RECORDS PROVIDED below:

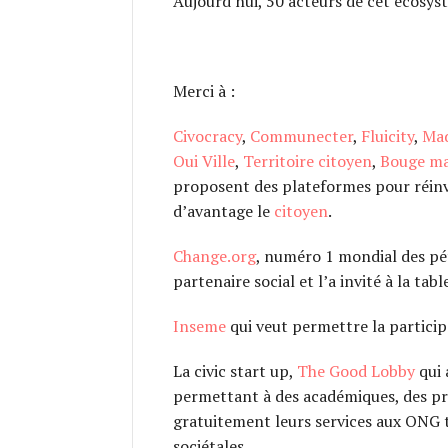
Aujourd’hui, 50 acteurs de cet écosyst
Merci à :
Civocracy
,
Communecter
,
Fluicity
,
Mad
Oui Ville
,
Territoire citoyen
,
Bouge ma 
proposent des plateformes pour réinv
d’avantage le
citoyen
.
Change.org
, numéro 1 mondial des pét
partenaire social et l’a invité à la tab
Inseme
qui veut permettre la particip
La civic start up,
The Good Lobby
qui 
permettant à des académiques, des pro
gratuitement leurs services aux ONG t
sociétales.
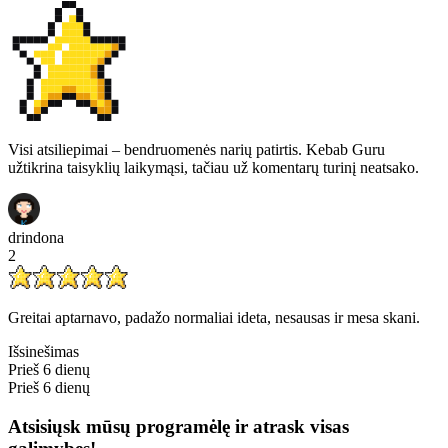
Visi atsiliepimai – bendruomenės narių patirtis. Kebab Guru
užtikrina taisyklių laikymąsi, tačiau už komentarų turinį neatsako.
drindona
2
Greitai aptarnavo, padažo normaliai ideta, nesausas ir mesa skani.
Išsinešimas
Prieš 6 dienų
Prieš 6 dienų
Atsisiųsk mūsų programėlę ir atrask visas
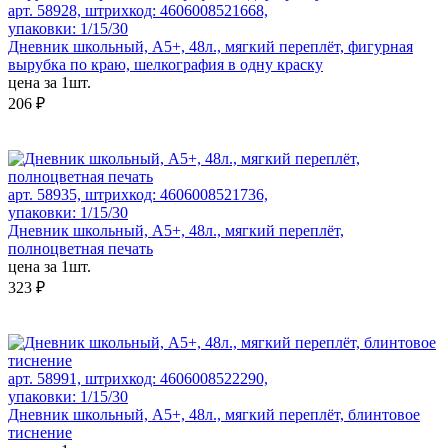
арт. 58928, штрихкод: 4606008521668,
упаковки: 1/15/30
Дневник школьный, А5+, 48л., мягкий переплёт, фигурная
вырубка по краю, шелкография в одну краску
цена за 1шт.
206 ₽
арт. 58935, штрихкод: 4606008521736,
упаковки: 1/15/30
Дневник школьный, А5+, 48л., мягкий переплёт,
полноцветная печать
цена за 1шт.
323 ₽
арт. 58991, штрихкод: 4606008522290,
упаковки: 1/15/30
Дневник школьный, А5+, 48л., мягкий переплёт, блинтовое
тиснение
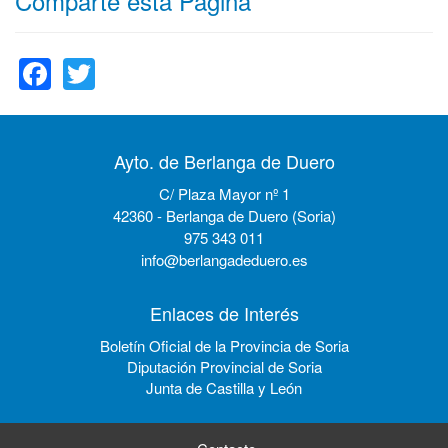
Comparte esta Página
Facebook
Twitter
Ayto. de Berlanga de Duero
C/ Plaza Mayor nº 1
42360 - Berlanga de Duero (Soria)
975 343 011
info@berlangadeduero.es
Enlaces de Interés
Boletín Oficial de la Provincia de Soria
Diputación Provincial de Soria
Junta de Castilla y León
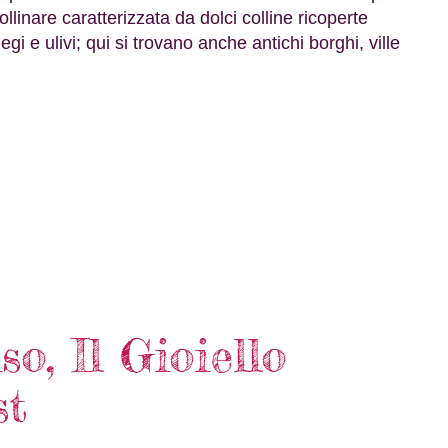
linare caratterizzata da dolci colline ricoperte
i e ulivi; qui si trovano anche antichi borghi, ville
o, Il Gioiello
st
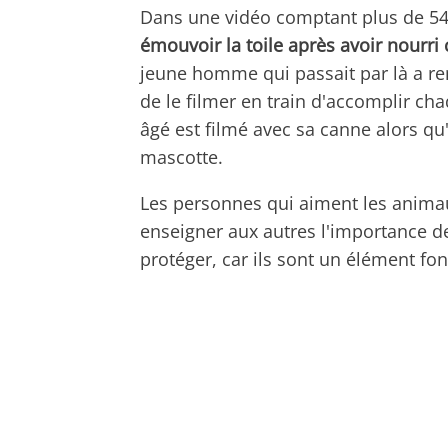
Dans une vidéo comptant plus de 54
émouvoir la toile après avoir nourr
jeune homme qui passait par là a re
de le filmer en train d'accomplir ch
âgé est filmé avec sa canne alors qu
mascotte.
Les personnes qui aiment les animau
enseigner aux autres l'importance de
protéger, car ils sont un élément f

End of RECORDS PROVIDED.

INSTRUCTION: Print each line of the material above exactly, with the pictures removed from your copy.

ANSWER TO THE PROBLEM:
Aujourd’hui, 50 acteurs de cet écosyst
Merci à :
Civocracy
,
Communecter
,
Fluicity
,
Mad
Oui Ville
,
Territoire citoyen
,
Bouge ma 
proposent des plateformes pour réinv
d’avantage le
citoyen
.
Change.org
, numéro 1 mondial des pét
partenaire social et l’a invité à la tab
Inseme
qui veut permettre la particip
La civic start up,
The Good Lobby
qui 
permettant à des académiques, des pro
gratuitement leurs services aux ONG t
sociétales.
Visi atsiliepimai – bendruomenės narių patirtis. Kebab Guru
užtikrina taisyklių laikymąsi, tačiau už komentarų turinį neatsako.
drindona
2
Greitai aptarnavo, padažo normaliai ideta, nesausas ir mesa skani.
Išsinešimas
Prieš 6 dienų
Prieš 6 dienų
Atsisiųsk mūsų programėlę ir atrask visas
арт. 58928, штрихкод: 4606008521668,
упаковки: 1/15/30
Дневник школьный, А5+, 48л., мягкий переплёт, фигурная
вырубка по краю, шелкография в одну краску
цена за 1шт.
206 ₽
арт. 58935, штрихкод: 4606008521736,
упаковки: 1/15/30
Дневник школьный, А5+, 48л., мягкий переплёт,
полноцветная печать
цена за 1шт.
323 ₽
арт. 58991, штрихкод: 4606008522290,
упаковки: 1/15/30
Дневник школьный, А5+, 48л., мягкий переплёт, блинтовое
тиснение
Comparte esta Página
Facebook
Twitter
Ayto. de Berlanga de Duero
C/ Plaza Mayor nº 1
42360 - Berlanga de Duero (Soria)
975 343 011
info@berlangadeduero.es
Enlaces de Interés
Boletín Oficial de la Provincia de Soria
Diputación Provincial de Soria
Junta de Castilla y León
linare caratterizzata da dolci colline ricoperte
i e ulivi; qui si trovano anche antichi borghi, ville
o, Il Gioiello
st
Dans une vidéo comptant plus de 54
émouvoir la toile après avoir nourr
jeune homme qui passait par là a re
de le filmer en train d'accomplir ch
âgé est filmé avec sa canne alors qu
mascotte.
Les personnes qui aiment les animau
enseigner aux autres l'importance de
protéger, car ils sont un élément f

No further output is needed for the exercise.